Overwrite Project Local version is related to that, though I haven't seen it pop up for myself it seems like it would mean 'replace the project local version of the selected item with the global one.'

Update Dependencies likely runs a check through any stored patchers, see if there's any new externals or abstractions that have been referenced.

All of this folds into the major benefit of the Projects workflow - building apps/collectives. By having all of these abstraction/externals/media/code/etc references, you no longer have to write the build scripts that you did in Max 5 - that is all handled for you. Well, mostly.

On to my questions!

Why doesn't the project workflow, when building a standalone app, copy over the relevant java/jitter frameworks all the time? I still have to manually move the max.jar files and one of the jitter frameworks (I forget exactly which) manually.

The 'patcher opens on project open' function is nice but I'd love to have it split a bit more - define a patcher as the 'main' patcher for building standalones, but don't require me to have it open whenever I open the project file.

Conversely, it seems that Max can (not always) crash when trying to build a project into a standalone while there is no 'Open on Project Load' patcher defined - if there isn't a crash, there's no feedback in the Max window or anywhere else that notifies me why my app didn't build.

Also, every now and then my projects will get confused - they're referencing the global version of an external, which hasn't moved a micron (electron?), but suddenly it's 'missing.' Until I re-instantiate it from within a patch in that project. Very odd.

MuShoo's icon

Well, that was long. Hope I didn't get anything wrong!

George Khut's icon

Thanks MuShoo

quite a lot to think about re managing versions of objects, especially when you are working on multiple Max projects at once - mmm thanks for helping me understand the 'global/local' stuff.
Cheers
G

MuShoo's icon

Honestly I really enjoy the new Project structure - it makes my life SO much easier. My only real issue is that I can't get it to recognize other patchers in the Project as 'abstractions' for some reason - I put them in the c74 folder, works fine, but can't keep them in the local project.

◇ ◇ ◇ ◇ ◇ ◇ ◇

**Your tasks**.
[a] Restate the paragraph of the Max Projects discussion that begins "All of this folds into" in two shorter sentences, keeping its main facts.
[b] Reproduce word for word the passage of the Max Projects discussion between "Overwrite Project Local" and "have been referenced.", inclusive.
The rows that follow have no connection to the Max Projects discussion.

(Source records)
◇ ◇ ◇ ◇ ◇ ◇ ◇

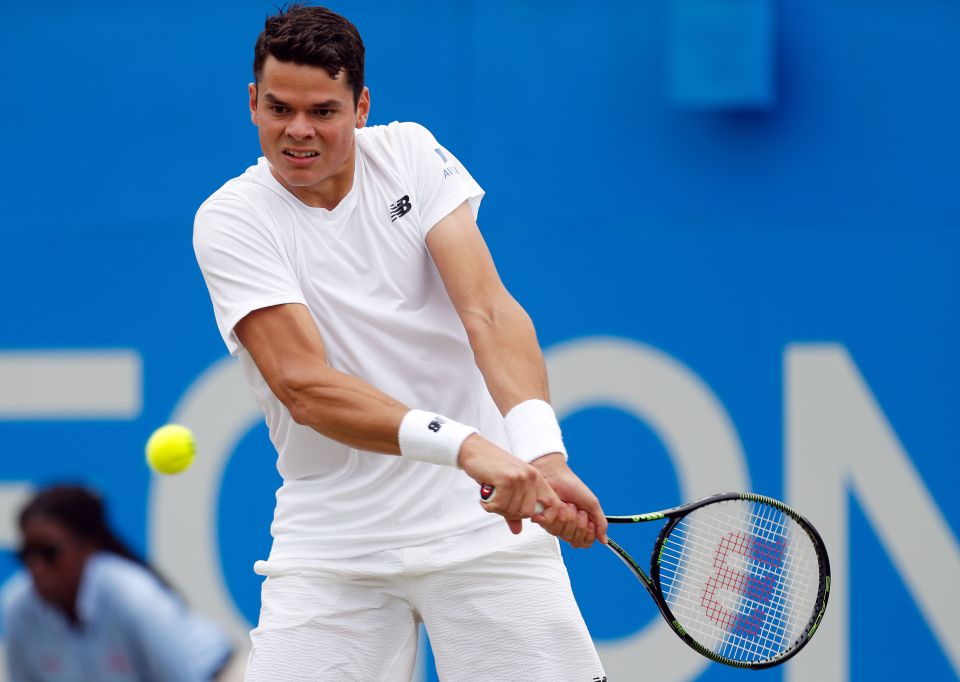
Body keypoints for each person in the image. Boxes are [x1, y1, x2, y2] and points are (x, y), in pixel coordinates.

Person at [193, 5, 608, 680]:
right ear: (252, 102)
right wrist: (468, 446)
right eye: (279, 109)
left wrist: (541, 451)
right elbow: (305, 387)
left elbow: (490, 313)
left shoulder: (411, 154)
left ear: (360, 107)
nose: (298, 131)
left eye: (323, 111)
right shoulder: (231, 219)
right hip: (333, 545)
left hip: (482, 533)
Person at [1, 485, 233, 682]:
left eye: (49, 553)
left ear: (88, 547)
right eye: (25, 554)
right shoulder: (17, 606)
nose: (36, 567)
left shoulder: (134, 596)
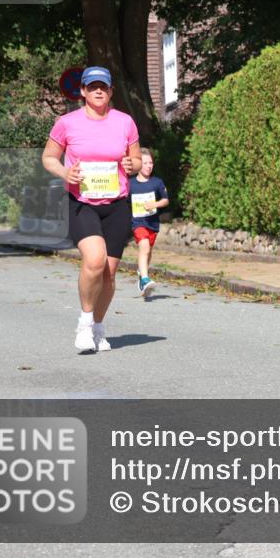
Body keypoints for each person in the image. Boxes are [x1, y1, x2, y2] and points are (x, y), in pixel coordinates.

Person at [41, 66, 140, 353]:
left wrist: (131, 165)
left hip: (117, 204)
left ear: (110, 91)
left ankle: (98, 327)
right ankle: (84, 324)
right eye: (92, 86)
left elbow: (136, 160)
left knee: (109, 273)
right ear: (83, 91)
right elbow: (49, 157)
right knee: (95, 260)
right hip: (82, 203)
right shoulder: (67, 123)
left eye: (103, 87)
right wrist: (65, 172)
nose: (98, 91)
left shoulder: (125, 122)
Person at [129, 147, 169, 298]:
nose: (148, 166)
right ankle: (145, 279)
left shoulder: (157, 182)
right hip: (138, 223)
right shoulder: (130, 184)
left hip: (152, 224)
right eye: (145, 163)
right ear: (138, 164)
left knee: (148, 251)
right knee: (144, 247)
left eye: (150, 163)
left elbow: (165, 200)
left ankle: (142, 273)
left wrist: (155, 204)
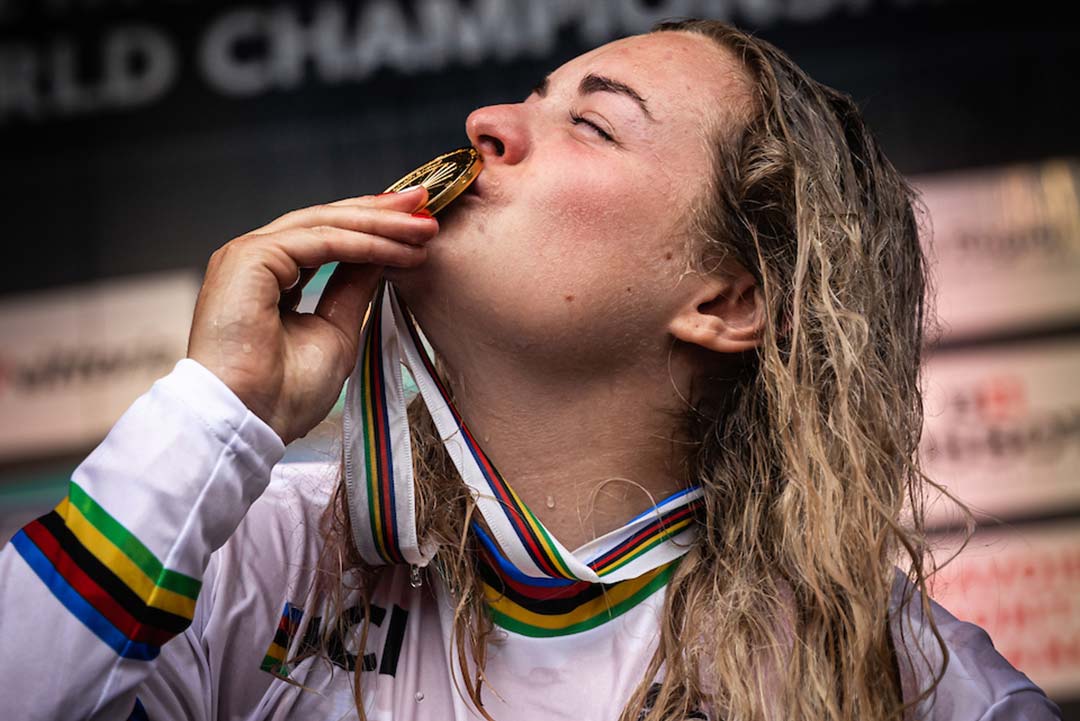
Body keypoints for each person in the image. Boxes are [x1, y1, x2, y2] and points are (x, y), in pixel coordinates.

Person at [0, 18, 1062, 721]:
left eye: (590, 123)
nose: (486, 125)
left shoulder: (897, 680)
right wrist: (215, 413)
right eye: (532, 98)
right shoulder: (262, 555)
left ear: (729, 301)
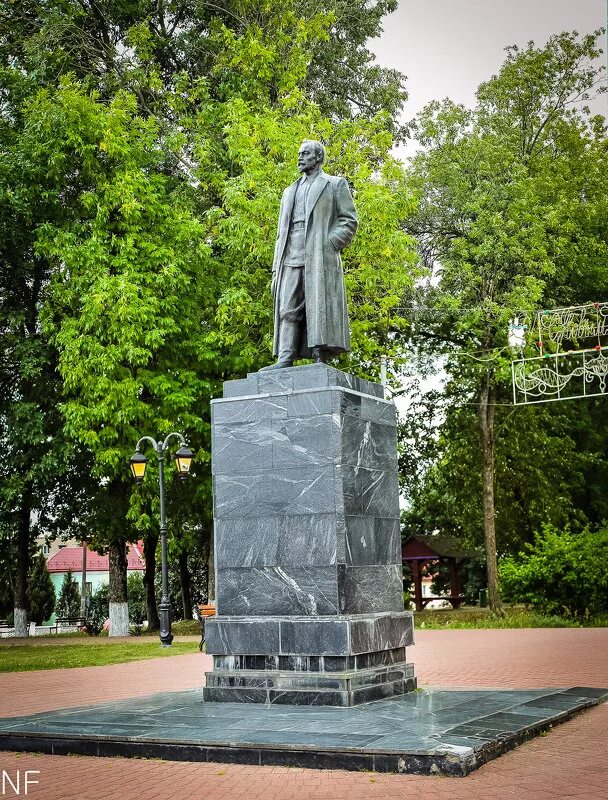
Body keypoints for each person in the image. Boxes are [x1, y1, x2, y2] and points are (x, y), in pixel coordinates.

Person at [264, 140, 358, 370]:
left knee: (318, 307)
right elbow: (280, 234)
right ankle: (285, 357)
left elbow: (349, 220)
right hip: (290, 256)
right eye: (299, 154)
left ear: (318, 157)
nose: (300, 157)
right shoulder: (289, 191)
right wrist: (276, 267)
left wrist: (329, 243)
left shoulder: (334, 184)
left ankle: (320, 355)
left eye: (305, 154)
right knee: (287, 309)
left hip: (319, 255)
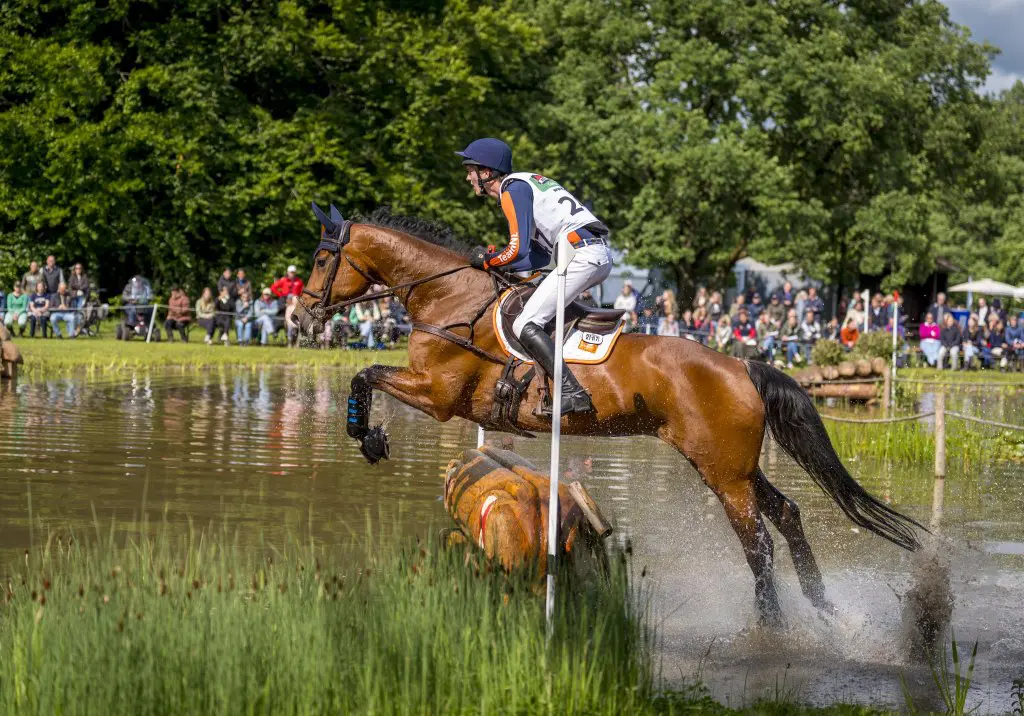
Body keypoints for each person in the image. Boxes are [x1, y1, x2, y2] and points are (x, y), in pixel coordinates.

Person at [457, 137, 611, 415]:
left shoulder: (511, 189)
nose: (468, 178)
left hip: (582, 255)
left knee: (525, 322)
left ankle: (572, 391)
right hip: (588, 253)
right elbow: (537, 256)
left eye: (471, 170)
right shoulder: (524, 185)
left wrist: (489, 260)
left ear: (487, 172)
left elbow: (517, 249)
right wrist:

◇ ◇ ◇ ◇ ◇ ◇ ◇

**Outputs by task**.
[a] Building apps and collectives is the major benefit of the Projects workflow. Since a project keeps references to abstractions, externals, media, code, and similar items, the build scripts needed in Max 5 are mostly handled automatically.

[b]
Overwrite Project Local version is related to that, though I haven't seen it pop up for myself it seems like it would mean 'replace the project local version of the selected item with the global one.'

Update Dependencies likely runs a check through any stored patchers, see if there's any new externals or abstractions that have been referenced.